The PMT segment has exposure to the price of oil and the automotive industry through its process automation, refining catalyst and absorbents (UOP), and advanced materials businesses -- and those dragged on the company's results in 2020. Unfortunately, those businesses are unlikely to improve much in the near future: As Adamczyk noted, many of PMT's oil-and-gas-focused customers have cut their spending budgets for this year.

Clearly, it's going to take a combination of higher oil prices, some improvement in the global economy, and some loosening of spending in the heavy industries sector for the PMT segment to improve its results in 2021.

On a more positive note, automotive production has come back, and Adamczyk noted that PMT had seen "slide outs and push outs, but we have not seen cancellations" of projects.

Safety and productivity solutions

Honeywell's strongest segment right now, SPS contains some businesses that have seen demand surge due to the COVID-19 pandemic. Honeywell's personal protective equipment sales were up by double-digit percentages in the third quarter.

Similarly, Honeywell's warehouse automation business, Intelligrated, continues to see strong growth as retailers make heavy investments in e-commerce warehousing -- another market that's been boosted by the pandemic. Meanwhile, the company's investment in new scanning and mobility products appears to be paying off, with "strong demand" coming for them according to Lewis.
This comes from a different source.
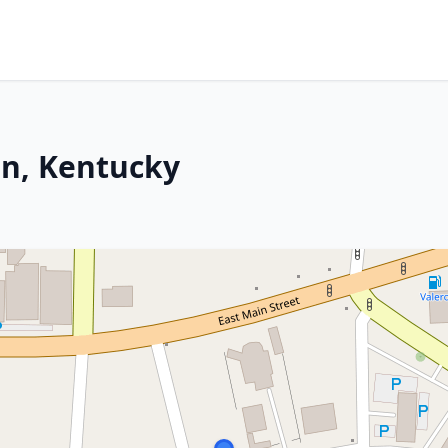
on, Kentucky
What it means to investors

Overall, there's still a lot of uncertainty around Honeywell's prospects for 2021, but the company looks better positioned than most in its industry. The aerospace segment should find support from the business aviation, defense, and space markets. Meanwhile, HBT is being actively positioned for growth, and SPS is already in growth mode. PMT clearly faces challenges, but a recovery in the global economy is likely to help stabilize it, too.

As such, if you invest in Honeywell, then you'll be buying into a company that's pulling out all the stops in its efforts to outperform its end markets in 2021.